The problem: Begin the copy at the line containing "projects, nor to" in the data below and end it at the line containing "1. Logs in via React frontend.", keeping each line exact and leaving out pictures.

Available records:
Segment Open
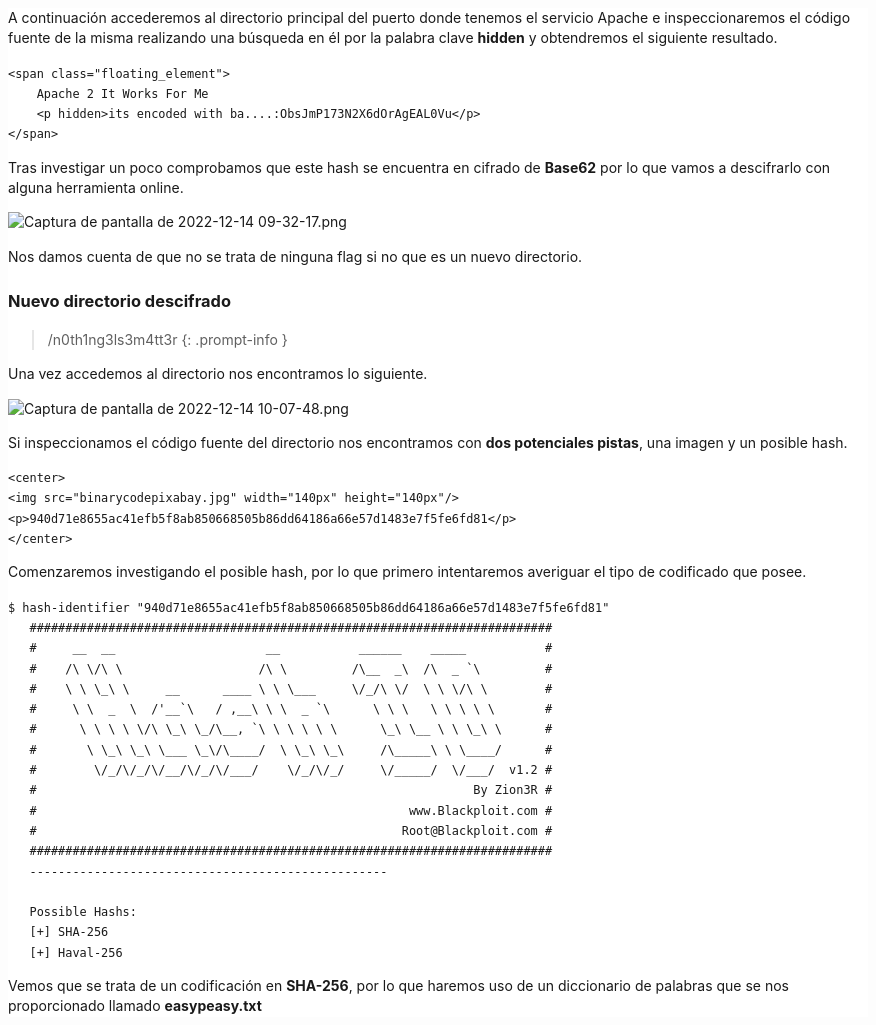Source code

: A continuación accederemos al directorio principal del puerto donde tenemos el servicio Apache e inspeccionaremos el código fuente de la misma realizando una búsqueda en él por la palabra clave **hidden** y obtendremos el siguiente resultado.

```
<span class="floating_element">
    Apache 2 It Works For Me
	<p hidden>its encoded with ba....:ObsJmP173N2X6dOrAgEAL0Vu</p>
</span>
```

Tras investigar un poco comprobamos que este hash se encuentra en cifrado de **Base62** por lo que vamos a descifrarlo con alguna herramienta online.

![Captura de pantalla de 2022-12-14 09-32-17.png](Captura_de_pantalla_de_2022-12-14_09-32-17.png)

Nos damos cuenta de que no se trata de ninguna flag si no que es un nuevo directorio.
### Nuevo directorio descifrado
> /n0th1ng3ls3m4tt3r
{: .prompt-info }
 
Una vez accedemos al directorio nos encontramos lo siguiente.

![Captura de pantalla de 2022-12-14 10-07-48.png](Captura_de_pantalla_de_2022-12-14_10-07-48.png)

Si inspeccionamos el código fuente del directorio nos encontramos con **dos potenciales pistas**, una imagen y un posible hash.

```
<center>
<img src="binarycodepixabay.jpg" width="140px" height="140px"/>
<p>940d71e8655ac41efb5f8ab850668505b86dd64186a66e57d1483e7f5fe6fd81</p>
</center>
```
Comenzaremos investigando el posible hash, por lo que primero intentaremos averiguar el tipo de codificado que posee.
```
$ hash-identifier "940d71e8655ac41efb5f8ab850668505b86dd64186a66e57d1483e7f5fe6fd81"
   #########################################################################
   #     __  __                     __           ______    _____           #
   #    /\ \/\ \                   /\ \         /\__  _\  /\  _ `\         #
   #    \ \ \_\ \     __      ____ \ \ \___     \/_/\ \/  \ \ \/\ \        #
   #     \ \  _  \  /'__`\   / ,__\ \ \  _ `\      \ \ \   \ \ \ \ \       #
   #      \ \ \ \ \/\ \_\ \_/\__, `\ \ \ \ \ \      \_\ \__ \ \ \_\ \      #
   #       \ \_\ \_\ \___ \_\/\____/  \ \_\ \_\     /\_____\ \ \____/      #
   #        \/_/\/_/\/__/\/_/\/___/    \/_/\/_/     \/_____/  \/___/  v1.2 #
   #                                                             By Zion3R #
   #                                                    www.Blackploit.com #
   #                                                   Root@Blackploit.com #
   #########################################################################
   --------------------------------------------------

   Possible Hashs:
   [+] SHA-256
   [+] Haval-256
```
Vemos que se trata de un codificación en **SHA-256**, por lo que haremos uso de un diccionario de palabras que se nos proporcionado llamado **easypeasy.txt**

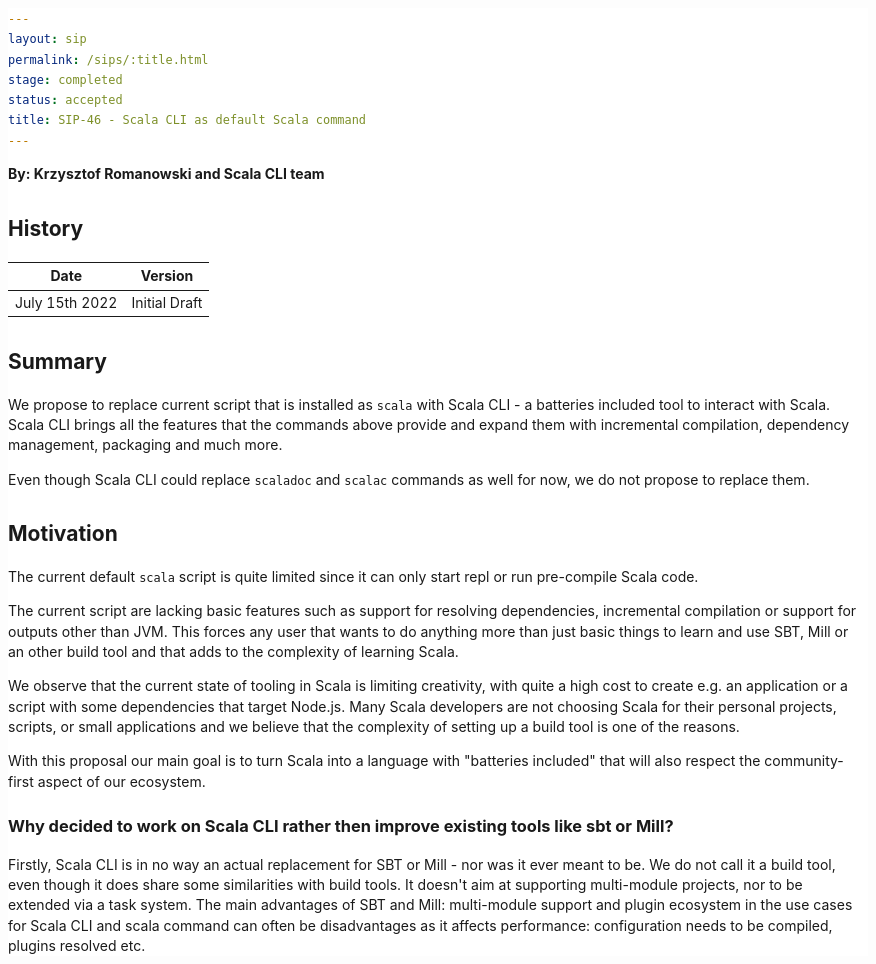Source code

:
 ```yaml
---
layout: sip
permalink: /sips/:title.html
stage: completed
status: accepted
title: SIP-46 - Scala CLI as default Scala command
---
```


**By: Krzysztof Romanowski and  Scala CLI team**

## History

| Date          | Version            |
|---------------|--------------------|
| July 15th 2022 | Initial Draft      |

## Summary

We propose to replace current script that is installed as `scala` with Scala CLI - a batteries included tool to interact with Scala. Scala CLI brings all the features that the commands above provide and expand them with incremental compilation, dependency management, packaging and much more. 

Even though Scala CLI could replace `scaladoc` and `scalac` commands as well for now, we do not propose to replace them.


## Motivation

The current default `scala` script is quite limited since it can only start repl or run pre-compile Scala code.

The current script are lacking basic features such as support for resolving dependencies, incremental compilation or support for outputs other than JVM. This forces any user that wants to do anything more than just basic things to learn and use SBT, Mill or an other build tool and that adds to the complexity of learning Scala. 

We observe that the current state of tooling in Scala is limiting creativity, with quite a high cost to create e.g. an application or a script with some dependencies that target Node.js. Many Scala developers are not choosing Scala for their personal projects, scripts, or small applications and we believe that the complexity of setting up a build tool is one of the reasons. 

With this proposal our main goal is to turn Scala into a language with "batteries included" that will also respect the community-first aspect of our ecosystem.

### Why decided to work on Scala CLI rather then improve existing tools like sbt or Mill?

Firstly, Scala CLI is in no way an actual replacement for SBT or Mill - nor was it ever meant to be. We do not call it a build tool, even though it does share some similarities with build tools. It doesn't aim at supporting multi-module
projects, nor to be extended via a task system. The main advantages of SBT and Mill: multi-module support and plugin ecosystem in the use cases for Scala CLI and scala command can often be disadvantages as it affects performance: configuration needs to be compiled, plugins resolved etc. 
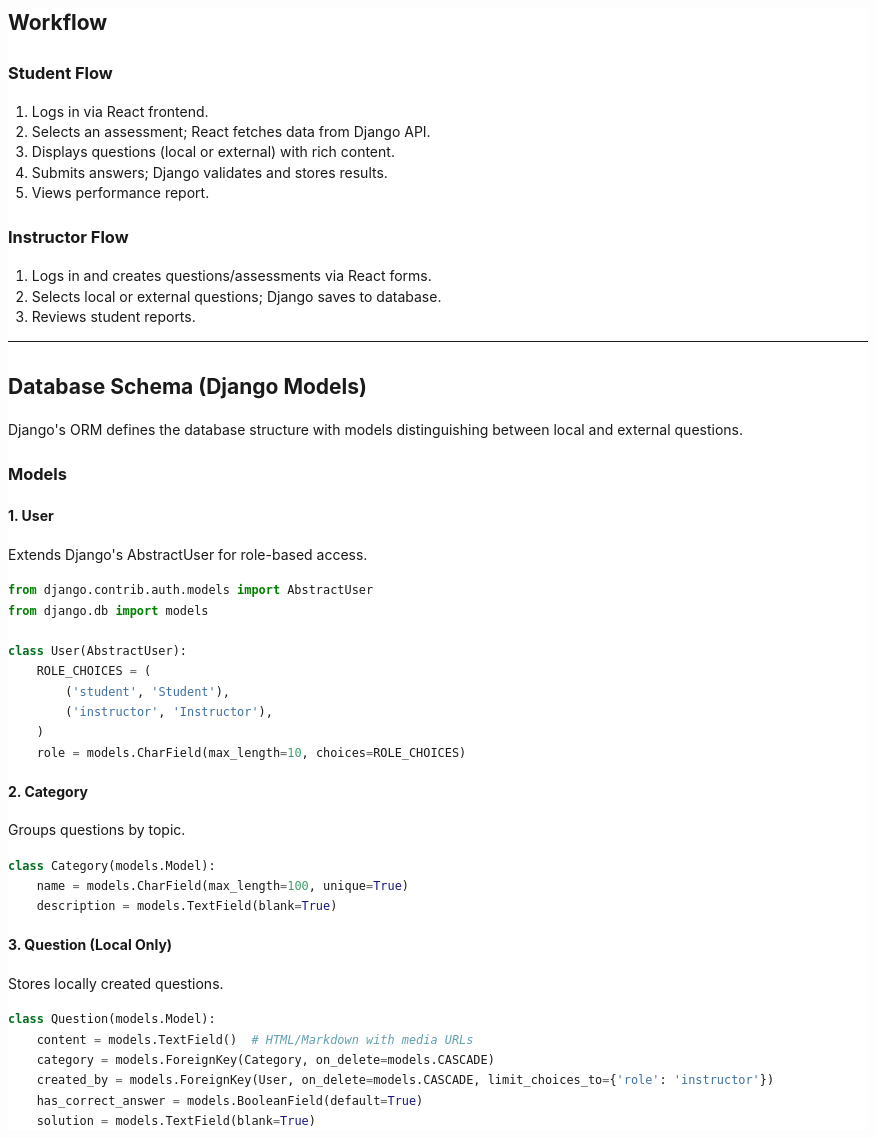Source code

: ## Workflow
### Student Flow
1. Logs in via React frontend.
2. Selects an assessment; React fetches data from Django API.
3. Displays questions (local or external) with rich content.
4. Submits answers; Django validates and stores results.
5. Views performance report.

### Instructor Flow
1. Logs in and creates questions/assessments via React forms.
2. Selects local or external questions; Django saves to database.
3. Reviews student reports.

---

## Database Schema (Django Models)
Django's ORM defines the database structure with models distinguishing between local and external questions.

### Models
#### 1. User
Extends Django's AbstractUser for role-based access.
```python
from django.contrib.auth.models import AbstractUser
from django.db import models

class User(AbstractUser):
    ROLE_CHOICES = (
        ('student', 'Student'),
        ('instructor', 'Instructor'),
    )
    role = models.CharField(max_length=10, choices=ROLE_CHOICES)
```

#### 2. Category
Groups questions by topic.
```python
class Category(models.Model):
    name = models.CharField(max_length=100, unique=True)
    description = models.TextField(blank=True)
```

#### 3. Question (Local Only)
Stores locally created questions.
```python
class Question(models.Model):
    content = models.TextField()  # HTML/Markdown with media URLs
    category = models.ForeignKey(Category, on_delete=models.CASCADE)
    created_by = models.ForeignKey(User, on_delete=models.CASCADE, limit_choices_to={'role': 'instructor'})
    has_correct_answer = models.BooleanField(default=True)
    solution = models.TextField(blank=True)
```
Segment Closed
Expected answer:
projects, nor to be extended via a task system. The main advantages of SBT and Mill: multi-module support and plugin ecosystem in the use cases for Scala CLI and scala command can often be disadvantages as it affects performance: configuration needs to be compiled, plugins resolved etc. 
Source code

: ## Workflow
### Student Flow
1. Logs in via React frontend.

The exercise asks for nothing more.